*TRY IT*: Can you reproduce every line of the data below verbatim?
■ ■ ■ ■ ■ ■ ■
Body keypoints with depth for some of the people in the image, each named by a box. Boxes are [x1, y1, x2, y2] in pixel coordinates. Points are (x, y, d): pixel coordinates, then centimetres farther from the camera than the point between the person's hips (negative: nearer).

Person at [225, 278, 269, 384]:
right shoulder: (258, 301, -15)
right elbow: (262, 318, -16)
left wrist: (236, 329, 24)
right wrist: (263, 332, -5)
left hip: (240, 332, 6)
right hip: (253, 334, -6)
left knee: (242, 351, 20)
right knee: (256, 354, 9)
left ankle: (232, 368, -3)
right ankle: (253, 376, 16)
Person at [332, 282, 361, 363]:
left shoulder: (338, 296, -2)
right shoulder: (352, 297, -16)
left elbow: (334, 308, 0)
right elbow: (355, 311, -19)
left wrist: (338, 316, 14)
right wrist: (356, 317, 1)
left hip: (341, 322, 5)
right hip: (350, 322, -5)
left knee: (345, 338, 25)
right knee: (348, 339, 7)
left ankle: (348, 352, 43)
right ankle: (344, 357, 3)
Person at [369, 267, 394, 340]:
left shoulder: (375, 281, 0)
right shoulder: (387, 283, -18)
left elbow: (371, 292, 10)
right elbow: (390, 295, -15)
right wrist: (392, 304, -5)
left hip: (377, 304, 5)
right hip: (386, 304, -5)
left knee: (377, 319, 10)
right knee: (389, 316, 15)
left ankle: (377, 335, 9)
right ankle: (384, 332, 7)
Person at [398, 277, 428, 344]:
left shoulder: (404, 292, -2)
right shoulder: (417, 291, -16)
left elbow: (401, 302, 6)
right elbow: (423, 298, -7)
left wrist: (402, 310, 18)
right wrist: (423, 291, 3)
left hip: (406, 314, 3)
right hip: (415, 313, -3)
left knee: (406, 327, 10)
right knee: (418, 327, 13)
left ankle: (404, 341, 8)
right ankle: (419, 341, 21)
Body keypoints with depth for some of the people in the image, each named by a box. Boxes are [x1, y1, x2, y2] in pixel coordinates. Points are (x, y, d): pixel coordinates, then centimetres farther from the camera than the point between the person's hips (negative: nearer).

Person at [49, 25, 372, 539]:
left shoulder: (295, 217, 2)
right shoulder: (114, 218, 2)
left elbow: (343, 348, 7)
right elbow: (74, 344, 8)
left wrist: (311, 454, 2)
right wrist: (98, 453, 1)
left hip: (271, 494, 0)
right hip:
■ ■ ■ ■ ■ ■ ■
*RESULT*:
Body keypoints with depth for some of the people in the image, each named by a box. Boxes are [x1, y1, x2, y2] in pixel coordinates. Points are (x, y, d): pixel coordinates, then centimetres farther from the camera than the point between the person's hips (negative: nearer).

Person at [225, 278, 269, 384]:
right shoulder: (258, 301, -15)
right elbow: (262, 318, -16)
left wrist: (236, 329, 24)
right wrist: (263, 332, -5)
left hip: (240, 332, 6)
right hip: (253, 334, -6)
left knee: (242, 351, 20)
right knee: (256, 354, 9)
left ankle: (232, 368, -3)
right ankle: (253, 376, 16)
Person at [332, 282, 361, 363]:
left shoulder: (338, 296, -2)
right shoulder: (352, 297, -16)
left elbow: (334, 308, 0)
right elbow: (355, 311, -19)
left wrist: (338, 316, 14)
right wrist: (356, 317, 1)
left hip: (341, 322, 5)
right hip: (350, 322, -5)
left knee: (345, 338, 25)
right knee: (348, 339, 7)
left ankle: (348, 352, 43)
right ankle: (344, 357, 3)
Person at [369, 267, 394, 340]:
left shoulder: (375, 281, 0)
right shoulder: (387, 283, -18)
left elbow: (371, 292, 10)
right elbow: (390, 295, -15)
right wrist: (392, 304, -5)
left hip: (377, 304, 5)
right hip: (386, 304, -5)
left knee: (377, 319, 10)
right knee: (389, 316, 15)
left ankle: (377, 335, 9)
right ankle: (384, 332, 7)
Person at [398, 277, 428, 344]:
left shoulder: (404, 292, -2)
right shoulder: (417, 291, -16)
left elbow: (401, 302, 6)
right elbow: (423, 298, -7)
left wrist: (402, 310, 18)
right wrist: (423, 291, 3)
left hip: (406, 314, 3)
right hip: (415, 313, -3)
left knee: (406, 327, 10)
right knee: (418, 327, 13)
left ankle: (404, 341, 8)
right ankle: (419, 341, 21)
Body keypoints with depth for some of the people in the image, each named by a box. Boxes are [x1, y1, x2, y2] in pixel coordinates. Points are (x, y, d): pixel coordinates, then centimetres farther from the camera than the point between the person's hips (negative: nearer).

Person at [49, 25, 372, 539]:
left shoulder: (295, 217, 2)
right shoulder: (114, 218, 2)
left elbow: (343, 348, 7)
right elbow: (74, 344, 8)
left wrist: (311, 454, 2)
right wrist: (98, 453, 1)
left hip: (271, 494, 0)
right hip:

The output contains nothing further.